Al final, Susana trajo el sí de Laporga. Pero también
una advertencia: “Se equivocan si piensan que éste es
un espectáculo de sangre”. En ese momento, cronista y
mago supusieron que el plantel del sanador había descubierto
que la insistencia era sospechosa.
Fe -el concepto más repetido por los consultantes- fue
lo primero y lo último que el médico dijo que
le faltaba al cronista cuando notó el nerviosismo con
que aguardaba en la camilla la llegada de Laporga.

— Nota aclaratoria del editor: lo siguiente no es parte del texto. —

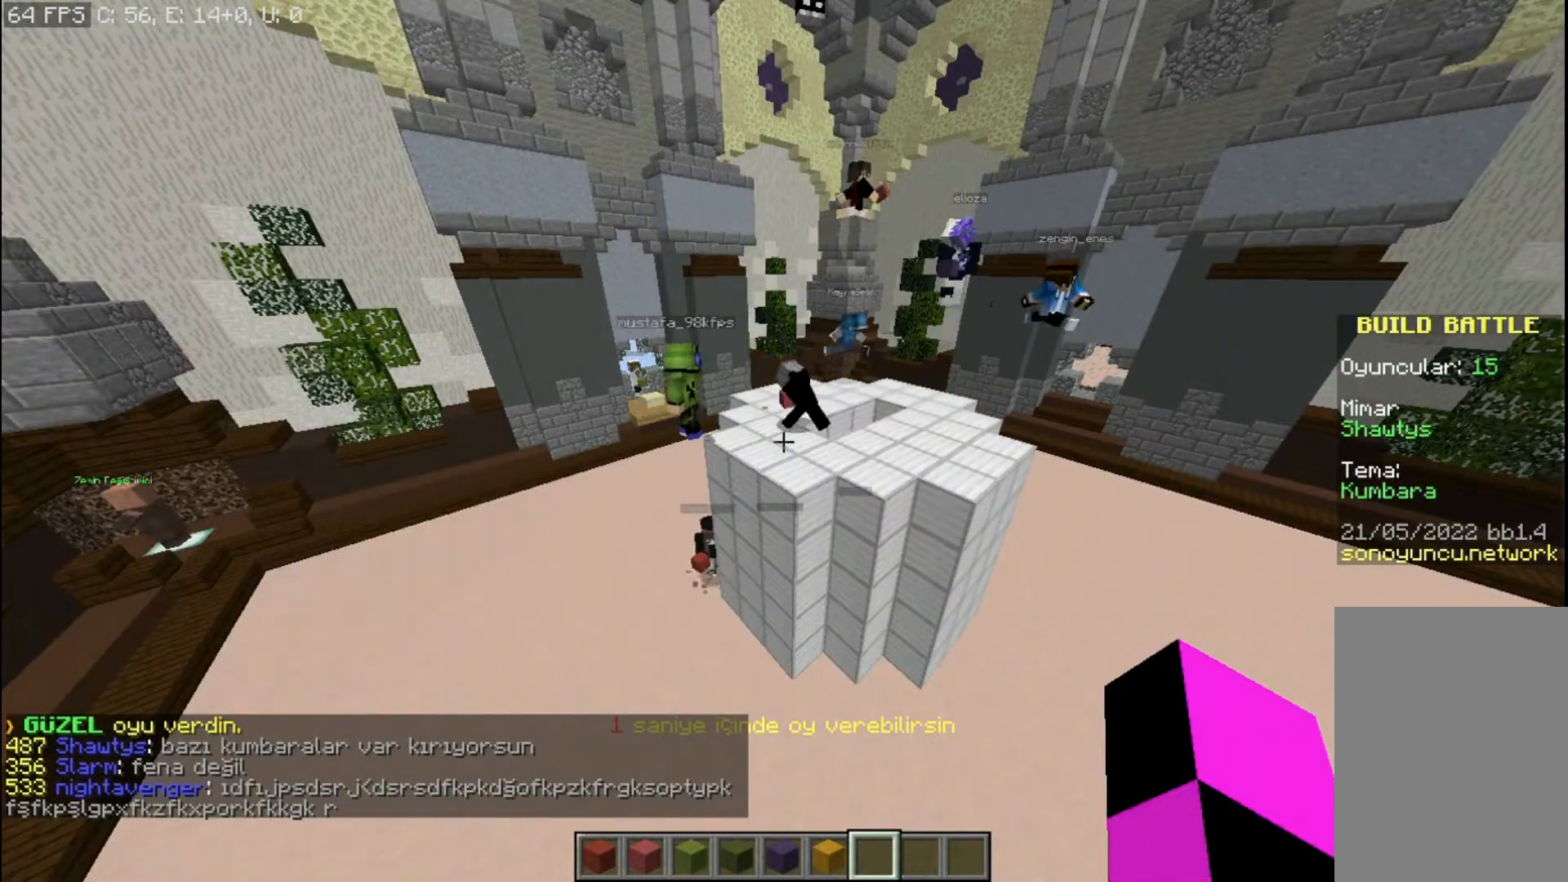
{"keys": [], "mouse": [], "events": []}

Martínez preguntó qué lo traía por
allí como cualquier médico convencional, le pidió
que se descalce y se retiró sin intentar el más
ligero chequeo.
Cuando Laporga entró al consultorio, Márquez no
le quitaba los ojos de las manos. El mago no era el mejor aliado
del paciente falso: su interés, ante todo, era científico
y profesional. La idea era sorprender a Laporga justo cuando
hiciera el corte. De hecho, habían acordado que él
no dejaría de observar aún cuando el sanador le
trazara un siete en la panza.
Por desgracia para el mago -y por fortuna para el cronista-,
el filipino se limitó a frotar con aceite de coco, masajear
su abdomen con ambas manos y verter agua para “extraer energía
negativa”, mezcla que formó un arroyito color café
con leche en el ombligo y que luego recogió con una cuchara,
que fue a parar dentro de un bol que sostenía el médico.
Acto seguido, alguien le pidió al mago que se retire.
El cronista sospechó lo peor, y recordó la cicatriz
que le dejó en la espalda a una paciente con la que había
conversado el día anterior.
Sin embargo, Laporga cerró los ojos, le puso un dedo
sobre la frente, otro en el vientre, y repitió durante
un minuto una sucesión de presiones ligeras. A ese último
paso le llamaban armonización.
“¿Me voy a tener que operar de la úlcera?”, preguntó
el cronista con un hilito de voz. “No, no va a hacer falta.
Pero mañana vuelva solo”, respondió el filipino.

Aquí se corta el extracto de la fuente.